俺の前の大きなポットが空になり、エギルの鑑定があらかた終了した頃、ようやく階段をトントンと駆け上ってくる足音がした。勢いよく扉が開かれる。
「よ、アスナ……」
遅かったじゃないか、という言葉を俺は吞み込んだ。いつものユニフォーム姿のアスナは顔を蒼白にし、大きな目を不安そうに見開いている。両手を胸の前で固く握り、二、三度唇を嚙み締めたあと、
「どうしよう……キリト君……」
と泣き出しそうな声で言った。
「大変なことに……なっちゃった……」
新しく淹れた茶を一口飲み、ようやく顔に血の気が戻ったアスナはぽつりぽつりと話しはじめた。気を利かせたエギルは一階の店先に出ている。
「昨日……あれからグランザムのギルド本部に行って、あったことを全部団長に報告したの。それで、ギルドの活動お休みしたいって言って、その日は家に戻って……。今朝のギルド例会で承認されると思ったんだけど……」
俺と向かい合わせの椅子に座ったアスナは、視線を伏せてお茶のカップを両手で握り締めながら言った。

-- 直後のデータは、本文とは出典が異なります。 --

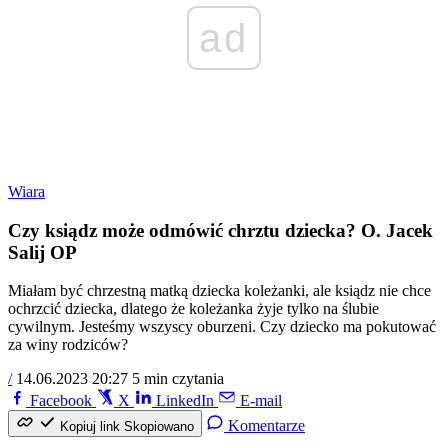
ad
Wiara
Czy ksiądz może odmówić chrztu dziecka? O. Jacek
Salij OP
Miałam być chrzestną matką dziecka koleżanki, ale ksiądz nie chce
ochrzcić dziecka, dlatego że koleżanka żyje tylko na ślubie
cywilnym. Jesteśmy wszyscy oburzeni. Czy dziecko ma pokutować
za winy rodziców?
/
14.06.2023 20:27
5 min czytania
Facebook
X
LinkedIn
E-mail
Komentarze
Kopiuj link
Skopiowano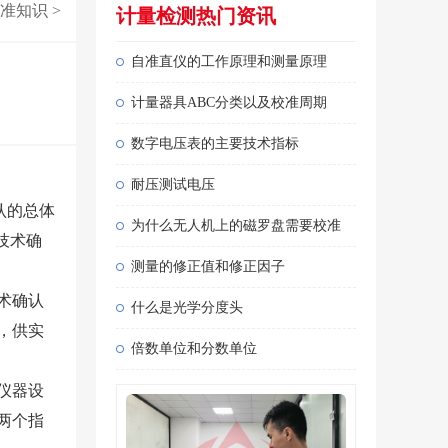
准知识
>
计量检测热门资讯
自准直仪的工作原理和测量原理
计量器具ABC分类以及校准周期
数字电压表的主要技术指标
耐压测试电压
认的总体
为什么无人机上的磁罗盘需要校准
技术确
测量的修正值和修正因子
术确认
什么是光学分度头
，供实
倍数单位和分数单位
仪器设
两个指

「団長が……わたしの一時脱退を認めるには、条件があるって……。キリト君と……立ち会いたい……って……」
「な……」
一瞬理解できなかった。立ち会う……とはつまりデュエルをするということだろうか。アスナの活動休止がどうしてそんな話になるのか?
その疑問を口にすると、
「わたしにも解んない……」
アスナは俯いて首を振った。
「そんなことしても意味ないって一生懸命説得したんだけど……どうしても聞いてくれなくって……」
「でも……珍しいな。あの男が、そんな条件出してくるなんて……」
脳裏に、彼の姿を思い浮かべながら呟く。
「そうなのよ。団長は、普段ギルドの活動どころか、フロア攻略の作戦とかもわたしたちに一任してぜんぜん命令とかしないの。でも、何でか今回に限って……」
KoBの団長は、その圧倒的なカリスマで己のギルドどころか攻略組ほぼ全員の心を掌握しているが、意外にも指示命令のたぐいはほとんど発さない。俺も、対ボス戦闘で何度も肩を並べたが、無言で戦線を支え続けるその姿には敬服せずにはいられないものがある。

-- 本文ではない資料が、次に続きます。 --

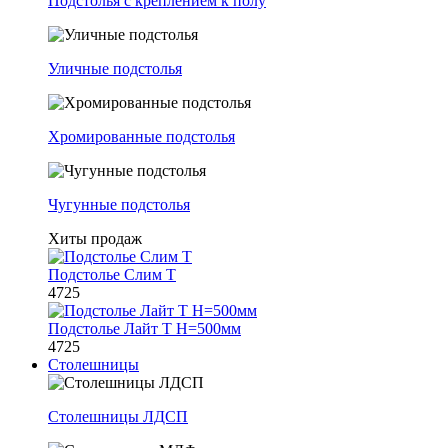
Подстолья с креплением к полу
Уличные подстолья
Хромированные подстолья
Чугунные подстолья
Хиты продаж
Подстолье Слим Т
4725
Подстолье Лайт Т H=500мм
4725
Столешницы
Столешницы ЛДСП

そんな男が今回に限って異論を差し挟み、しかもその内容が俺とのデュエルとは、いったいどういうことなのか。
首を捻りつつも、俺はアスナを安心させるべく言った。
「……ともかく、一度グランザムまで行くよ。俺が直接談判してみる」
「ん……。ごめんね。迷惑ばっかりかけちゃうね……」
「何でもするさ。大事な……」
言葉を探して沈黙する俺を、アスナがじっと見つめる。
「……攻略パートナーの為だからな」
少しだけ不満そうに唇を尖らせたが、アスナはようやくほのかな笑顔を見せた。